Wine & Spirits
Water Into Wine
Vintners Weigh in on a Trick of the Trade
Adding water to wine may sound like a practice designed to increase production and cheat the consumer. But increasing numbers of top-notch California winemakers believe that a little water, added to the grapes before they start fermenting, will actually improve their wine.
“Anybody who tells you that they’ve never done it is lying,” says Jeff Cohn, owner/winemaker at JC Cellars in Oakland. “There are years when you don’t have to do it,” Cohn says, but he acknowledges that sometimes “we’ll have to add a little water—not much.”
The practice of adding water—or “watering back”—is something many vintners haven’t wanted to talk about. A couple of years ago, The Economist called it the California wine industry’s “dirty little secret.” Cohn and other local vintners are fairly candid on the subject. These producers of high-end wines say that a little water can be a useful tool when, for example, a heat spike at this time of year, near harvest, quickly pushes up sugar levels in the grapes.
“Mother Nature will throw us curveballs,” says Tracey Brandt of A Donkey and Goat winery in Berkeley. She says that while watering back isn’t a “regular winemaking practice for us,” sometimes it’s necessary in order to make a balanced wine.
In the past, most grapes were picked when they reached a certain sugar content. Now, many winemakers say they look for “physiological maturity.” They want full, rich flavors, and for the seeds to turn brown so they won’t impart green tannins to the wine. That often translates to super-ripe grapes. “The sugars get up there before the flavors do,” Cohn says.

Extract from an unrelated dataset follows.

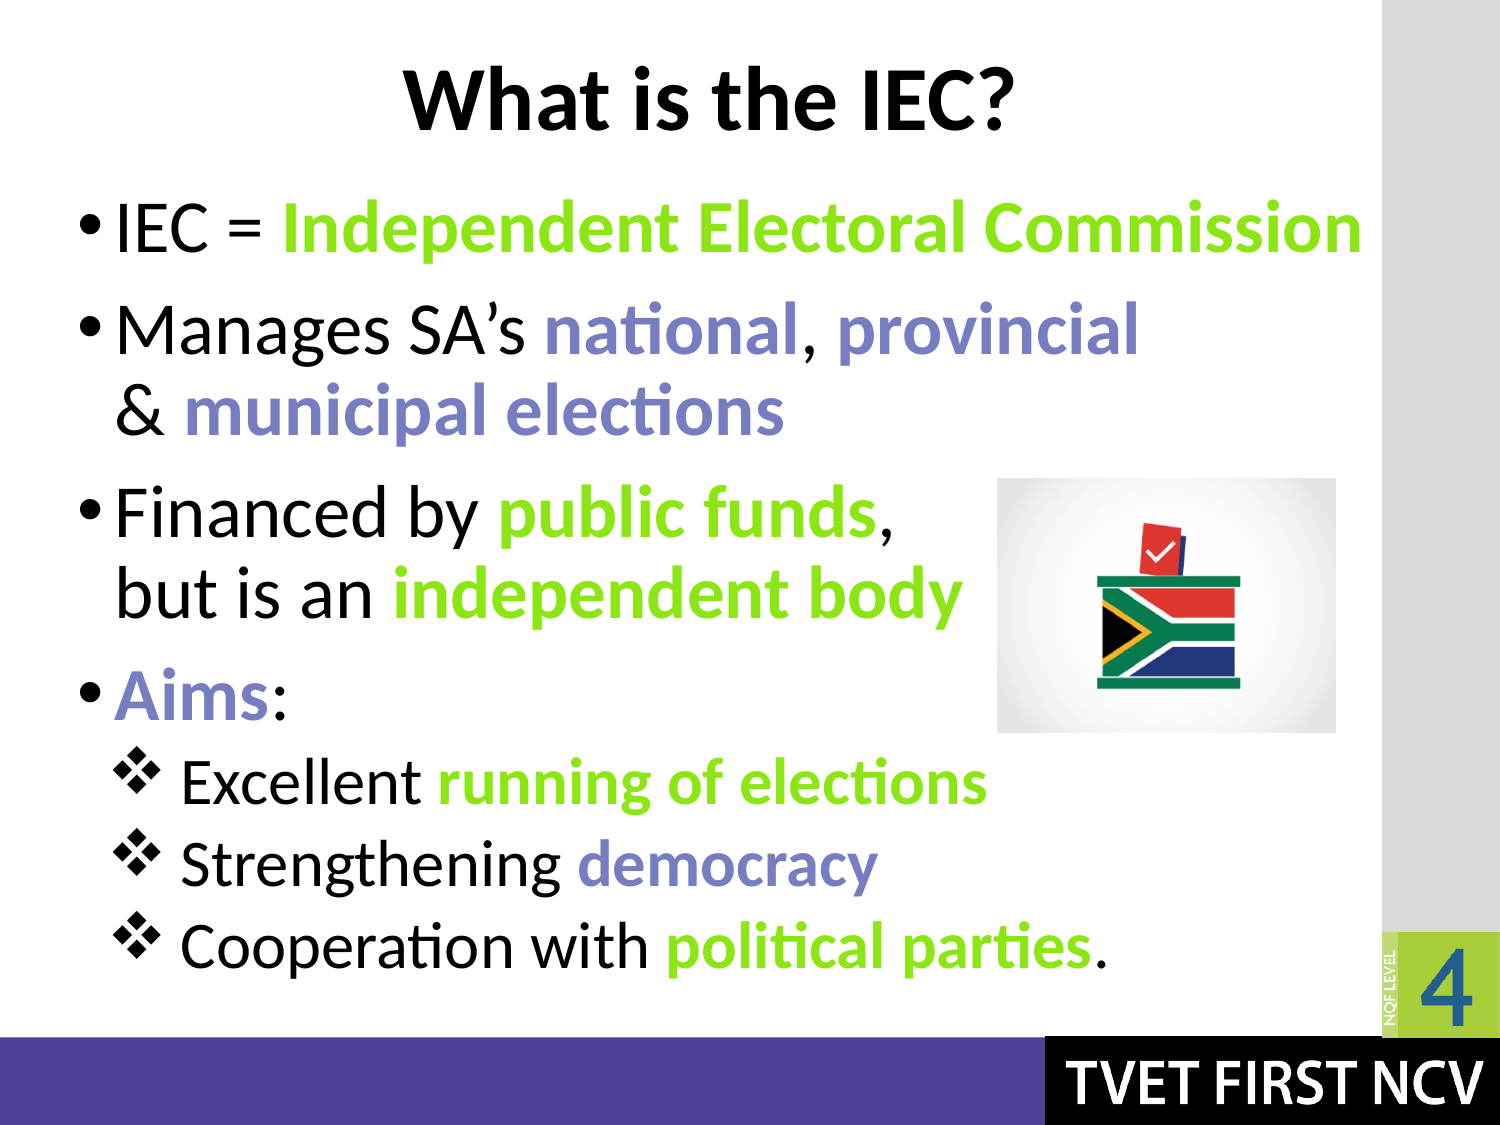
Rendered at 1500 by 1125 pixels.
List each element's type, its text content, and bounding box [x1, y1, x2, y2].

Extreme ripeness means high alcohol content in the wine. Alcohol levels have been climbing in California. Thirty years ago, Cabernet Sauvignon used to check in at 12.5 percent alcohol in most years. Now, many Cabs are well over 14 or even 15 percent. Most winemakers have learned to live with higher alcohol levels, but some try to make adjustments, either to make a more balanced wine (wines with too much alcohol can taste harsh and clumsy) or because wines over 14 percent alcohol are subjected to additional federal tax.
There are other, high-tech means, such as reverse osmosis and the spinning cone column, to reduce alcohol in a finished wine. But a simple method of decreasing potential alcohol is adding water when the grapes go into the fermenter. Very ripe grapes are often a little dehydrated; 8 adding water, winemakers reason, simply replaces moisture that was lost when the grapes shriveled. A Pinot Noir maker I know calls the practice “post-harvest irrigation.” When water addition is done judiciously, most consumers would be hard-pressed to identify a wine that’s been watered back.
It can be difficult to ferment extremely ripe grapes into a dry wine, because as alcohol levels build, the yeast responsible for fermentation starts to die. That can result in what’s known as a “stuck fermentation.” For that reason, adding a little water is permitted in California, but the rules allow for “no water in excess of the minimum amount necessary to facilitate normal fermentation.” Still, that leaves winemakers a lot of wiggle room. Some winemakers around the state have reported adding as much as 15 to 20 percent water by volume to certain fermentation lots.
Some wine producers in the state have simply built watering back (or the more high-tech methods) into their winemaking procedures. They go for the big flavors, knowing that they can fix any alcohol problems down the line.
But the vintners I talked to say they prefer to use such methods only as a last resort. Mike Dashe of Dashe Cellars in Oakland says he’s added water now and then and even resorted to reverse osmosis a couple of times. But he thinks such steps usually can be avoided if he stays on top of when to pick the grapes. “I try to head things off in the vineyard rather than fix mistakes at the winery,” he says.